I found the title Data-Parallel Rasterization of Micropolygons With Defocus and Motion Blur promising because I am interested in the REYES micropolygon algorithm, and particularly in the way it handles defocus and motion blur effects.  The technique presented in this paper appears to be less efficient than the REYES method, except for cases with very high velocity and/or defocus.  The paper presents a GPU-efficient version of the REYES algorithm as well as an alternative algorithm which is faster in some cases.  One of the authors has a blog post that gives some interesting context for the paper.

The amount of actual graphics hardware papers at the Graphics Hardware conference has been declining for years, which is probably one of the factors that precipitated the conference merger with IRT.  This year there is only one paper which is clearly about hardware design: PFU: Programmable Filtering Unit for Mobile Multimedia Applications on Graphics Hardware.  It has a fairly self-explanatory title, which is fortunate since it has no preprint available.  Texture filtering is the last unassailable bastion of fixed-function hardware; for example, it is the only fixed-function unit in Larrabee.  Programmable filtering is an intriguing concept; I look forward to the paper presentation.  There is one more paper that may be about hardware (Embedded Function Composition); but the title is a bit opaque and it also has no preprint, so it is hard to be sure.

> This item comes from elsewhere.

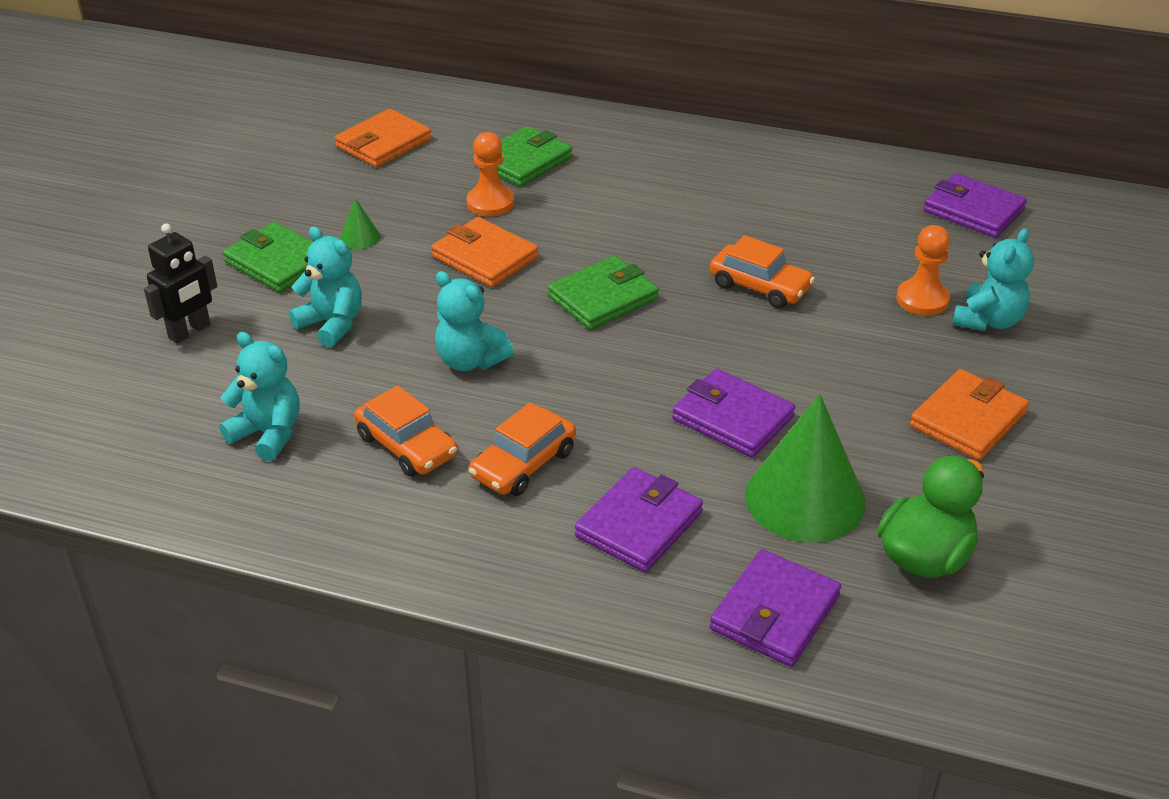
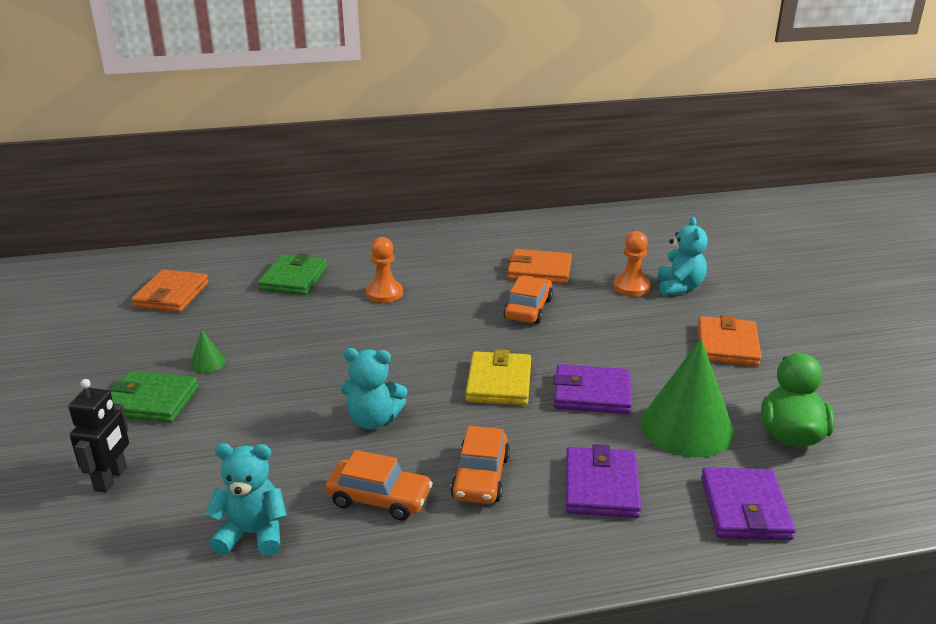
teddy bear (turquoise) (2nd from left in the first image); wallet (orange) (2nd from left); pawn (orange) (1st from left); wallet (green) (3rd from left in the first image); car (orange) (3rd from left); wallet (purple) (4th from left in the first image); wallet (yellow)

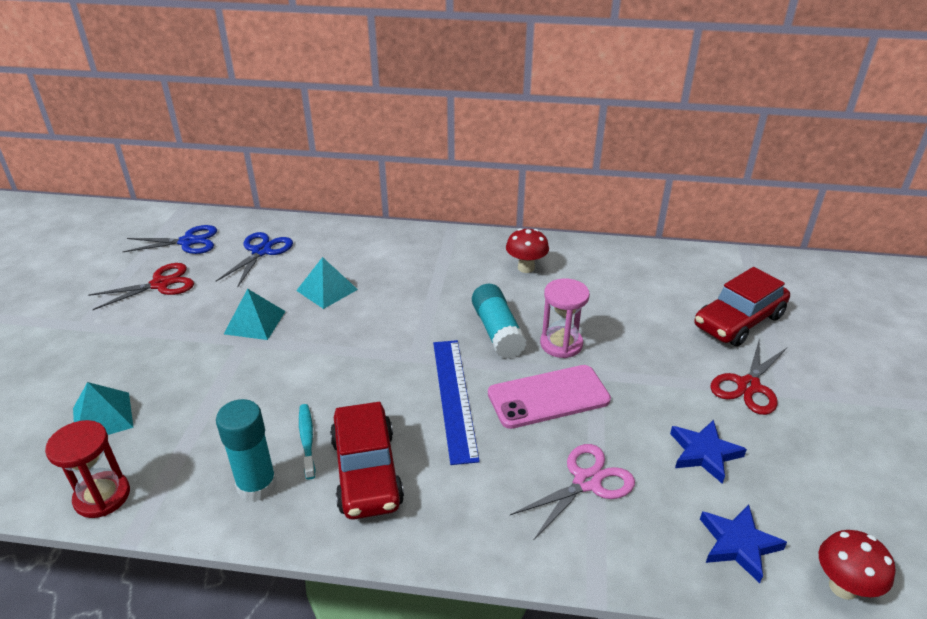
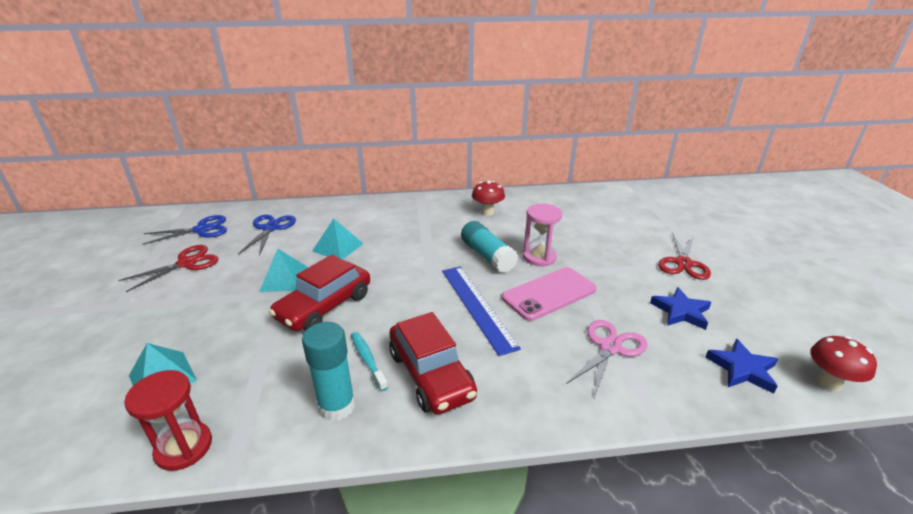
car (red) (1st from left)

Despite my claim in the previous blog post, there do indeed appear to be quite a few papers about ray tracing this year: Efficient Ray Traced Soft Shadows using Multi-Frusta Traversal, Understanding the Efficiency of Ray Traversal on GPUs, Faster Incoherent Rays: Multi-BVH Ray Stream Tracing, Accelerating Monte Carlo Shadows Using Volumetric Occluders and Modified kd-Tree Traversal, Selective and Adaptive Supersampling for Real-Time Ray Tracing, Spatial Splits in Bounding Volume Hierarchies, Object Partitioning Considered Harmful: Space Subdivision for BVHs, and A Parallel Algorithm for Construction of Uniform Grids.  Another paper, Hardware-Accelerated Global Illumination by Image Space Photon Mapping, combines image-space, GPU-accelerated methods for the initial bounce and final gather with ray-tracing for a complete photon mapping solution.

There are only three “GPGPU” papers this year; two on GPU stream compaction (copying selected elements of an array into a smaller array): Efficient Stream Compaction on Wide SIMD Many-Core Architectures and Stream Compaction for Deferred Shading, and one on computing minimum spanning trees for graphs (Fast Minimum Spanning Tree for Large Graphs on the GPU).